With Mother’s Day coming up on Sunday, there’s no better time to read about the often ambivalent relationships between mothers and daughters. There’s a growing shelf of autobiographies dwelling on the complexities of the mother-child bond. Below we’ve chosen four terrific memoirs that illuminate that fine line between mothering and smothering.
The Year My Mother Came Back, by Alice Eve Cohen (2015)
There’s gentle magic realism in this mother-daughter memoir. The year of the title has two meanings: first was the last year of Louise Cohen’s life, when she and Alice reached a détente in their tense relationship. But then, nearly three decades later, Louise kept “coming back” during the difficult year that forms the kernel of the memoir—a year in which Cohen’s younger daughter, Eliana, had a leg-lengthening surgery; her adopted older daughter, Julia, met her birth mother; and Cohen herself underwent treatment for breast cancer. During radiation sessions, when she had to lie perfectly still for 10 minutes at a time, her departed mother would come and chat with her, reassuring her she was doing a good job.
“I’m acclimating to the sufficiency of imperfection, settling for being adequate, which is not so bad, in the scheme of things. My mother taught me that. She’s still teaching me that,” Cohen concludes. Wry and heartfelt, this is a wonderful book about motherhood in all its complexity. The magic realism is an added delight. Whatever your relationship, past or present, with your mother, this would make for heartwarming and humorous reading as Mother’s Day approaches.
What Comes Next and How to Like It, by Abigail Thomas (2015)
Thomas writes beautifully episodic memoirs in which chapters are often just a few sentences or paragraphs long. The overarching theme of this short book is Thomas’s 30-year friendship with Chuck, whom she met when they were colleagues at a publishing company. Many years afterwards, Thomas was astonished to find out that Chuck had been cheating on his wife—with her own daughter, Catherine. Negotiating her loyalties to these two loved ones has been one of the central challenges of Thomas’s recent life.
Are You My Mother? by Alison Bechdel (2012)
“I am not ultimately interested in writing fiction. I can’t make things up. Or rather, I can only make things up about things that have already happened,” writes Bechdel, a MacArthur Genius Award recipient. In this second memoir in graphic novel form (her first, Fun Home, told the story of her father’s early death and her own coming out and won Stonewall and Lambda Awards), Bechdel submits her relationship with her mother to intense psychological scrutiny. In strips of comics colored exclusively in shades of red and grey, Bechdel details therapy sessions, explores psychoanalyst Donald Winnicott’s theories of maternal bonding, and engages with literary reflections on the development of the self vs. the (m)other, especially Virginia Woolf’s To the Lighthouse.
Bechdel’s mother once told her “The self has no place in good writing”; Bechdel counters that the self is the only subject that she truly knows, but by extrapolating from the personal she can approach the universal: “If you write minutely and rigorously enough about your own life . . . you can transcend your particular self.”
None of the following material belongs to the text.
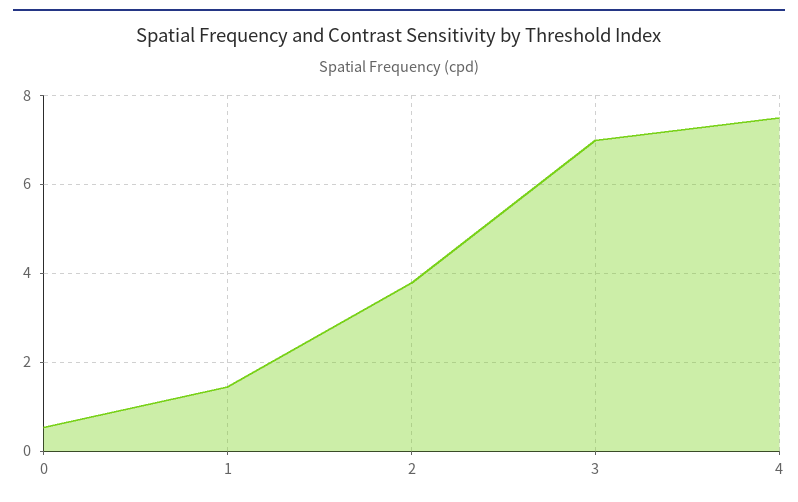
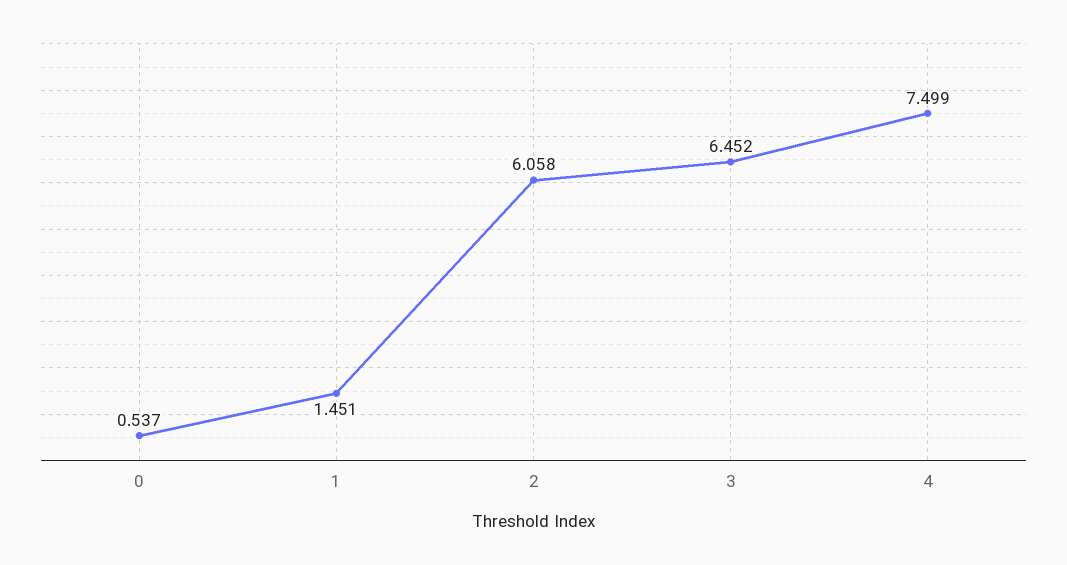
2: 3.8 -> 6.058
3: 7 -> 6.452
Why Be Happy When You Could Be Normal? by Jeanette Winterson (2012)
Winterson’s memoir is like a ‘making of’ account of her lesbian coming-of-age novel, Oranges are Not the Only Fruit (1985). What really happened was even worse in terms of the cruelty and rejection in Winterson’s adolescence. Mrs. Winterson, her adoptive mother, is portrayed as larger-than-life and full of idiosyncrasies—besotted with murder mysteries, prudish about sex, fanatical about religion, and convinced of her daughter’s wrongness.
This book is an attempt to understand Mrs. Winterson, but it is also the mission to find Winterson’s birth mother—and to reconcile the various women who have influenced her life. The lifelong search for a mother is like a mythological archetype, with Winterson taking on the role of questing heroine. Punchy prose, memorable scenes and characters, and an emotionally honest account of the subject’s journey through life’s vicissitudes make this top-notch autobiographical writing.
Further reading: Anne Lamott’s memoirs often reference her difficult relationship with her mother; her Salon article, “Why I Hate Mother’s Day,” deplores America’s sentimentalization of motherhood.